Of course, one could go in the opposite direction, and make XA more mean-like than median-like. 
The overall societal rating for a candidate under XA (with scores out of 100) is the score that is the same as 100 minus its percentile. So if the 60th percentile score for a candidate is 40, then 40 becomes its overall societal rating.
But where the median is the 50th percentile, we could generalise the mean and say that the mean in the 50th "permeantile". So under this new system, the overall societal rating for a candidate (with scores out of 100) is the score that is the same as 100 minus its "permeantile". So if the 60th permeantile score for a candidate is 40, then 40 becomes its overall societal rating.
But how do you calculate a permeantile? Well, a formula that seems to work is that the pth permeantile is the point that becomes the mean if you multiply the weight of everything below it by a factor of (100-p)^2 and everything above it by p^2. So if you have a uniform data set from 0 to 1 and you want to find the 25th permeantile, you'd find that this formula made 0.25 the 25th permeantile. Which is what it should be. You'd think that this should be a standard statistical tool, but I've never found a mention of it - maybe partly because it's difficult to know what to search for.

 
      From: Jameson Quinn <jameson.quinn at gmail.com>
 To: Forest Simmons <fsimmons at pcc.edu> 
Cc: EM <election-methods at lists.electorama.com>
 Sent: Tuesday, 1 November 2016, 21:28
 Subject: Re: [EM] XA (Andy Jennings)
   
One issue I have with XA is that it makes numerical votes inherently meaningful; it is entirely possible to change the election outcome by adding or subtracting a constant from all ballots. I'm wondering if this is fixable.
What if you transformed all ratings into percentiles first? Let's call this system empirical chiastic approval, EXA. So if you had something like (candidates W-Z and grades A-F)
3: WA XB YC ZF2: WF XC YD ZA
... that would be an empirical grade distribution of 5As 3Bs 5Cs 2Ds 5Fs, or in percentiles A75 B60 C35 D25 F0. So the EXA score is W60, X60, Y35, Z40. (This example gave a tie because I deliberately made it so there would be round numbers. In general, a tie would be highly unlikely. Clearly, in order to minimize strategy, this tie should be broken in favor of W, the candidate who had the most excess goodwill on their weakest positive-influence ballot.)

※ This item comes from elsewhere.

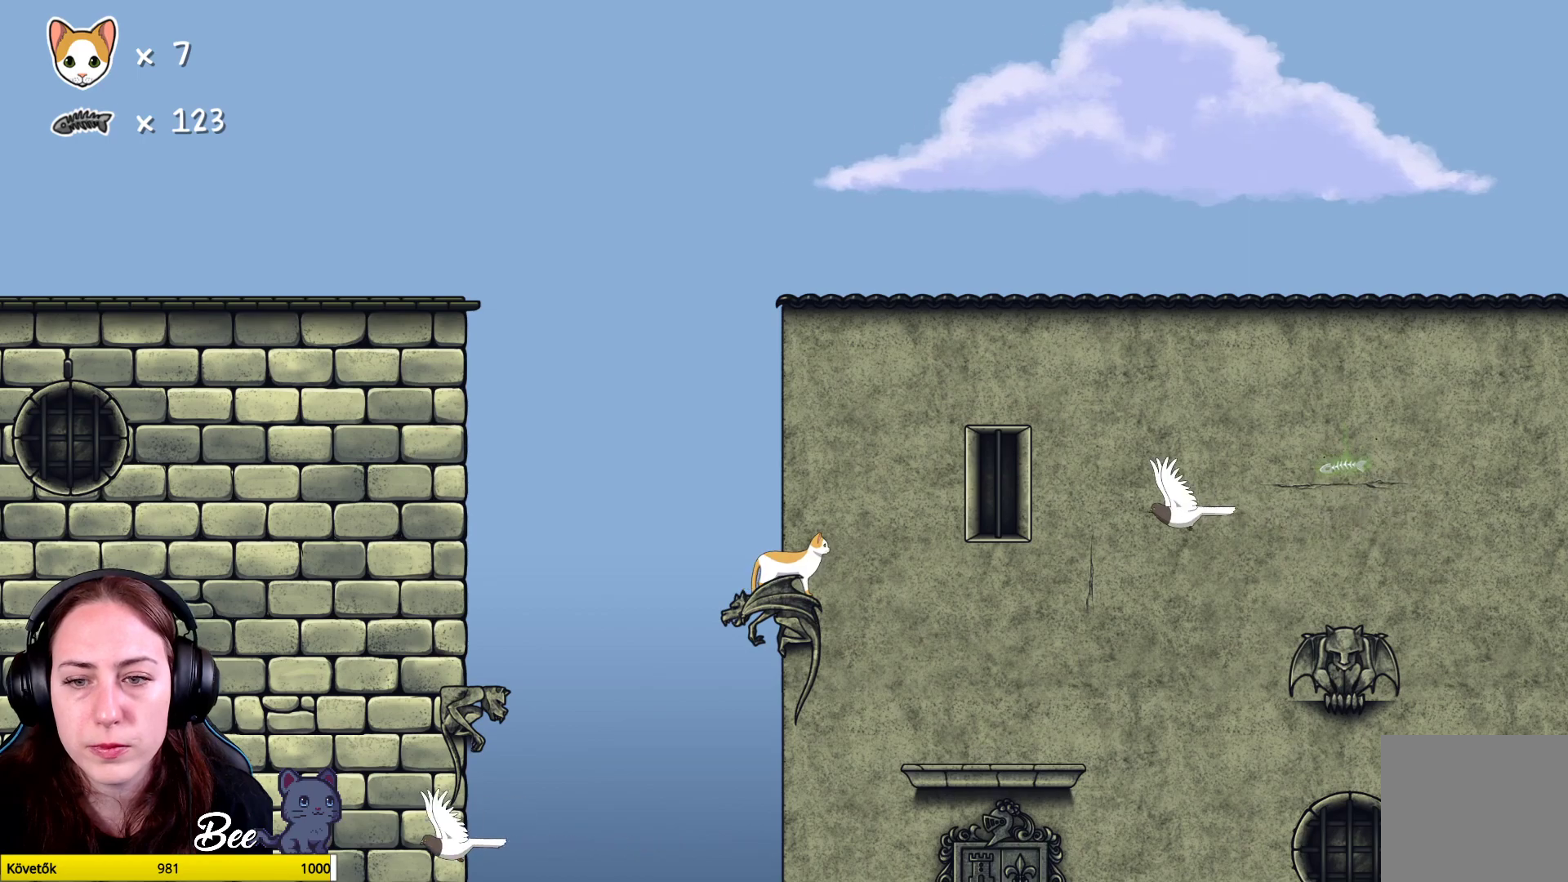
{"buttons": ["A"], "left_stick": "center", "right_stick": "center", "events": [[267, "A", "down"], [367, "A", "up"], [467, "A", "down"]]}
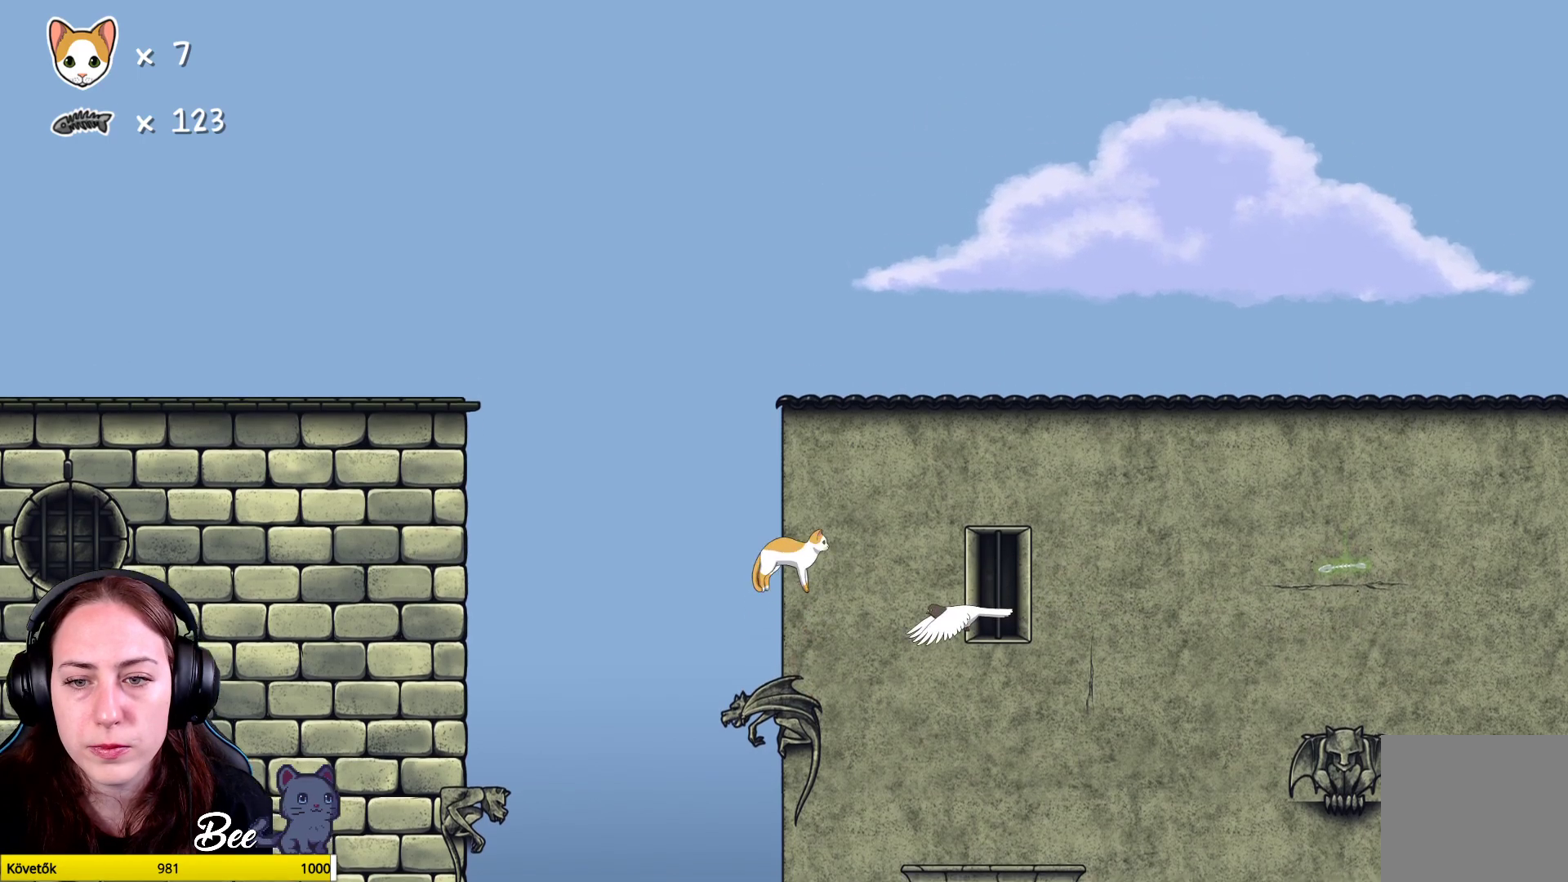
{"buttons": [], "left_stick": "center", "right_stick": "center", "events": [[67, "A", "up"]]}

I think there are probably strategies involving manipulating the empirical distribution (non-semi-honestly), but I doubt that anyone would have the fine-grained info necessary to pull such a strategy off.
If you condition on a given percentile distribution, it satisfies the same kind of criteria that XA does, including "individual non-strategy".
Interestingly, though not very usefully, this is a voting system which would work just fine with allowing a negative infinity to positive infinity ballot scale. (it would work even better than Bucklin in that sense.)
2016-11-01 16:54 GMT-04:00 Forest Simmons <fsimmons at pcc.edu>:

It is more likely that two candidates will have the same median score (an MJ tie situation) than having the same XA score.

Part of the reason is that the XA scores depend continuously on the distribution of ratings, while the median can be a discontinuous function of the distribution.

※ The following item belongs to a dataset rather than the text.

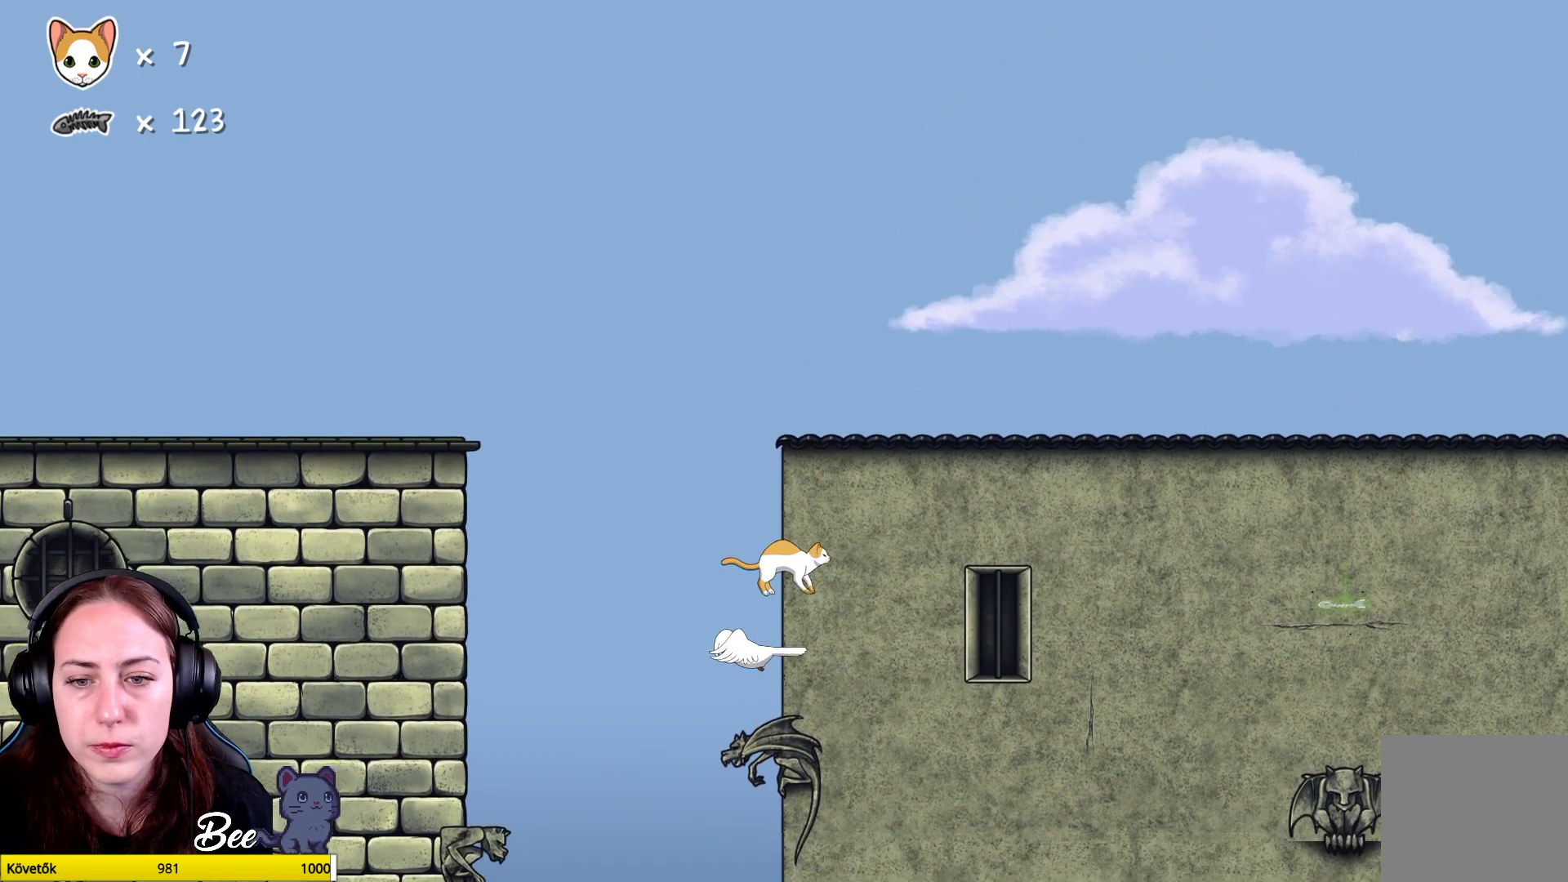
{"buttons": [], "left_stick": "center", "right_stick": "center", "events": []}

>From another point of view, the graph of y = x is more likely to be perpendicular to the graph of the distribution function F(x) = Probability that on a random ballot candidate X will have a rating of at least x.  An orthogonal intersection minimizes error due to random perturbations.

The graph of F stair steps down from some point on the y axis between (0, 0) and (0, 1) to some point on the vertical segment connecting (1, 0) to (1, 1).  If the distribution is uniform, then the graph of F is the diagonal line segment connecting (0, 1) to (1, 0), perpendicular to the line y = x.

The median point (used in MJ and other Bucklin variants) is the intersection of the graph of F with the vertical line given by x = 1/2, cutting the square with diagonal corners at (0, 0) and (1, 1) in half.

The midrange Approval value is the intersection of the graph of F with the horizontal line y = 1/2.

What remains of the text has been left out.